1. Layered structure


We adopt a layered structure for RL in finance, which consists of three layers: data layer, environment layer, and agent layer. Each layer executes its functions and is relatively independent. There are two main advantages:

  1. Transparency: layers interact through end-to-end interfaces to implement the complete workflow of algorithm trading, achieving high extensibility.

  2. Modularity: Following the APIs between layers, users can easily customize their own functions to substitute default functions in any layer.

2. DataOps Paradigm


DataOps paradigm is a set of practices, processes and technologies that combined: automated data engineering & agile development. It helps reduce the cycle time of data engineering and improves data quality. To deal with financial big data, we follow the DataOps paradigm and implement an automatic pipeline:

  1. Task planning, such as stock trading, portfolio allocation, cryptocurrency trading, etc

  2. Data processing, including data accessing and cleaning, and feature engineering.

  3. Training-testing-trading, where DRL agent takes part in.

  4. Performance monitoring, compare the performance of DRL agent with some baseline trading strategies.

With this pipeline, we are able to continuously produce dynamic market datasets.

3. Training-testing-trading pipeline:


We employ a training-testing-trading pipeline that the DRL approach follows a standard end-to-end pipeline. The DRL agent is first trained in a training dataset and fined-tuned (adjusting hyperparameters) in a testing dataset. Then, backtest the agent (on historical dataset), or deploy in a paper/live trading market.

This pipeline address the information leakage problem by separating the training/testing-trading periods the agent never see the data in backtesting or paper/live trading stage.
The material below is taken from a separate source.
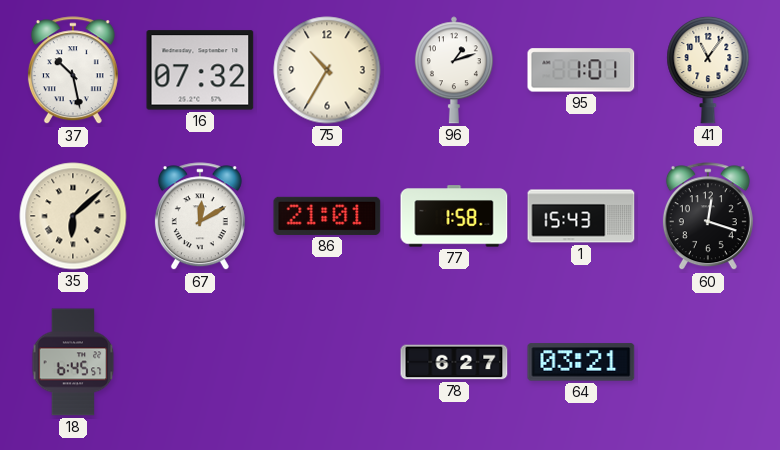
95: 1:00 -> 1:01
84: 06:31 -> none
And such a unified pipeline allows fair comparison among different algorithms.

4. Plug-and-play

In the development pipeline, we separate market environments from the data layer and the agent layer. Any DRL agent can be directly plugged into our environments, then will be trained and tested. Different agents can run on the same benchmark environment for fair comparisons. Several popular DRL libraries are supported, including ElegantRL, RLlib, and SB3.